[Collected data]
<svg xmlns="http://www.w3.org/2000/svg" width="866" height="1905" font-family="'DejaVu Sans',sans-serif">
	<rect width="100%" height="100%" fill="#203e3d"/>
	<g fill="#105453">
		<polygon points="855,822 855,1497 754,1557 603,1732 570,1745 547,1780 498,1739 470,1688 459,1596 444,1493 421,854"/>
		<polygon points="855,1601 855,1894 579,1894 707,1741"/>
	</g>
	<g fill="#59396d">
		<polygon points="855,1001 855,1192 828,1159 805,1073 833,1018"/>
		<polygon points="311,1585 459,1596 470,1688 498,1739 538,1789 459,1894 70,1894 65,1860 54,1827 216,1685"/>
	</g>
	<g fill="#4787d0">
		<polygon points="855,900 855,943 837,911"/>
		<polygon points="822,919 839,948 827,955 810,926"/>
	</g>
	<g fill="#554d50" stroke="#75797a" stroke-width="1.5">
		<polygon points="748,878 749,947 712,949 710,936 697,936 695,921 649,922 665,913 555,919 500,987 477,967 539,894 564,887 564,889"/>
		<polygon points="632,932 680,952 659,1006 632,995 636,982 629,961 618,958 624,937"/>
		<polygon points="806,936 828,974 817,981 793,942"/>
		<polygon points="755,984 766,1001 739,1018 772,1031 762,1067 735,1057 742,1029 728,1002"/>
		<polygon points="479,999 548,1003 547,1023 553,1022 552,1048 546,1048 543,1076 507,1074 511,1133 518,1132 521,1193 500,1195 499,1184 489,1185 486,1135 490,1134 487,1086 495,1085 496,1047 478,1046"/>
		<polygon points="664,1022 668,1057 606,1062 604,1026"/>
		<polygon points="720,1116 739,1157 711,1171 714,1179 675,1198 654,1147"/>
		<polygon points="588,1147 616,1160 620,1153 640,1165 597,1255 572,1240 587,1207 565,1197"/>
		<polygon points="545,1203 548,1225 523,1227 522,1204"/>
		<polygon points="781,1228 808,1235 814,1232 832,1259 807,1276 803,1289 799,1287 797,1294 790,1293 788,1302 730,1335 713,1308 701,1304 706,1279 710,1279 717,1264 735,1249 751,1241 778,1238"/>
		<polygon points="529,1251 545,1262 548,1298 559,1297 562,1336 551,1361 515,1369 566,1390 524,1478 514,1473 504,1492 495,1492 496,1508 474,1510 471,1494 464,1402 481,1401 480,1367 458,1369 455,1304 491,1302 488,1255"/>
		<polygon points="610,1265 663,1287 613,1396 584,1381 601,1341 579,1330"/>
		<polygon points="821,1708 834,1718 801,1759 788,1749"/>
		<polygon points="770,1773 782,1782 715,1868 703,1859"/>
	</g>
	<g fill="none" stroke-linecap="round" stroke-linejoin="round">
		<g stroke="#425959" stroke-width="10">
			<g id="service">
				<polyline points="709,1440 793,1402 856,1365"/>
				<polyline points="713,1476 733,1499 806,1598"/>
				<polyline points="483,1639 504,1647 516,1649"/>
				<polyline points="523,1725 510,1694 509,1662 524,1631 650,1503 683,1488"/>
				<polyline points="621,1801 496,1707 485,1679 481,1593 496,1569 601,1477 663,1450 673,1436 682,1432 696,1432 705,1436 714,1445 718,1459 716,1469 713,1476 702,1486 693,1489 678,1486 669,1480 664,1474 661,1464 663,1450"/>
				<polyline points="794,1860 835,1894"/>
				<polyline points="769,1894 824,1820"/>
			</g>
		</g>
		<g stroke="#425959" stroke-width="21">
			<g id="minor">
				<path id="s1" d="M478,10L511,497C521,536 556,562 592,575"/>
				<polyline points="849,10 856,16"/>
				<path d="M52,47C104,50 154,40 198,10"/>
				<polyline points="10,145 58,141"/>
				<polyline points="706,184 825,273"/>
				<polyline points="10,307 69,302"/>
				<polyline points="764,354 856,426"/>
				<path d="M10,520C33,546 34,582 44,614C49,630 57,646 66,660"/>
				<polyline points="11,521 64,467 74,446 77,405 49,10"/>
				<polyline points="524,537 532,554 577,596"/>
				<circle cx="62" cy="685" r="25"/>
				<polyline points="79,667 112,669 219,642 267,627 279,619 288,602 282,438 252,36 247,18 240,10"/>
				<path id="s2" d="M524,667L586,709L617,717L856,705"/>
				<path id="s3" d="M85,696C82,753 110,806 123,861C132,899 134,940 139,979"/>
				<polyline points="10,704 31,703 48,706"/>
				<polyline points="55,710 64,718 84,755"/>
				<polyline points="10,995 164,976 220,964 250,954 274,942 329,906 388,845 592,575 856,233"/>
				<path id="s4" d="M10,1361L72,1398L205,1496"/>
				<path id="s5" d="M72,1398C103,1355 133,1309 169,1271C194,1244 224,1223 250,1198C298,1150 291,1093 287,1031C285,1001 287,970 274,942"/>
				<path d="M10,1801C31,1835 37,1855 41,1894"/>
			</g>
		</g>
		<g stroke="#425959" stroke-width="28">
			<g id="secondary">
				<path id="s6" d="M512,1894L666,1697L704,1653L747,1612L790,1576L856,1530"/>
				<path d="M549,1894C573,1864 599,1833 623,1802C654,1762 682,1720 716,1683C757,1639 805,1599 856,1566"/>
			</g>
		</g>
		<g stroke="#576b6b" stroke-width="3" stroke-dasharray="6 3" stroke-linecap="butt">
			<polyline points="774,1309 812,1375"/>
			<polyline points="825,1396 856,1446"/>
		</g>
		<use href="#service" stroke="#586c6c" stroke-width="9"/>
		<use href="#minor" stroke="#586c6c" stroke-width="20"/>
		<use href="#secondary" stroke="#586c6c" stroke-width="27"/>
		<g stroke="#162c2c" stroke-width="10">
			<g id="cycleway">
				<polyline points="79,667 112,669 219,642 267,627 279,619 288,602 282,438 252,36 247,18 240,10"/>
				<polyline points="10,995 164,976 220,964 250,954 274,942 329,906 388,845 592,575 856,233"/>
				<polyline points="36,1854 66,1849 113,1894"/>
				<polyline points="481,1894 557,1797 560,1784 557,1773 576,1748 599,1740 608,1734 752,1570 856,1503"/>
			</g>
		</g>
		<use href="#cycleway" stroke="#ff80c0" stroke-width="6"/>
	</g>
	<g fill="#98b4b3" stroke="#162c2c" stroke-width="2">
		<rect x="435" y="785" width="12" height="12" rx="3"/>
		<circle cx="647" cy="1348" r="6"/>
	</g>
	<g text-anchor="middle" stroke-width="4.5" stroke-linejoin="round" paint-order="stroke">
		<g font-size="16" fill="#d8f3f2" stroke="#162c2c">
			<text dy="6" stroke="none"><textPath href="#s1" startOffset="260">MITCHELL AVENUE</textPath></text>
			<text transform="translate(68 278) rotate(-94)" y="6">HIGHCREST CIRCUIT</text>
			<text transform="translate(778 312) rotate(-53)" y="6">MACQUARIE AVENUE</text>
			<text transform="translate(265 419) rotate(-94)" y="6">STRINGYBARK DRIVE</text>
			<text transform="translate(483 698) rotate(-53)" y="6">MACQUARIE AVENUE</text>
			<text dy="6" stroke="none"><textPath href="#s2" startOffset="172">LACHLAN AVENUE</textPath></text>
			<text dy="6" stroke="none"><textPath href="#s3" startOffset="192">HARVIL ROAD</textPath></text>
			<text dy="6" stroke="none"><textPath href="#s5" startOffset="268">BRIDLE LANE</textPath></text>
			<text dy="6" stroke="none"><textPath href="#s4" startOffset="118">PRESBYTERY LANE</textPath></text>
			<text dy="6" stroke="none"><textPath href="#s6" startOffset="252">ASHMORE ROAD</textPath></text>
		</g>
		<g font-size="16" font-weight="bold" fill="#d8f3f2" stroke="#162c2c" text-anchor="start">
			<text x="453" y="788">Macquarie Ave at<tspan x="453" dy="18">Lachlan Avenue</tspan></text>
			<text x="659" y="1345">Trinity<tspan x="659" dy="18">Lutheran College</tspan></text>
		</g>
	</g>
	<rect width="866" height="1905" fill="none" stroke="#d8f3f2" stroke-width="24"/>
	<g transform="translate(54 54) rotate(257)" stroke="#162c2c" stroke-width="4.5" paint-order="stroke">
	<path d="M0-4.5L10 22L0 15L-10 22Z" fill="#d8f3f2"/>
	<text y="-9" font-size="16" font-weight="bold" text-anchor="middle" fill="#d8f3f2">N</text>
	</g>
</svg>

> [Action item] If a line in the entries includes the word "linejoin", copy that line out.

> [The answer]
	<g fill="none" stroke-linecap="round" stroke-linejoin="round">
	<g text-anchor="middle" stroke-width="4.5" stroke-linejoin="round" paint-order="stroke">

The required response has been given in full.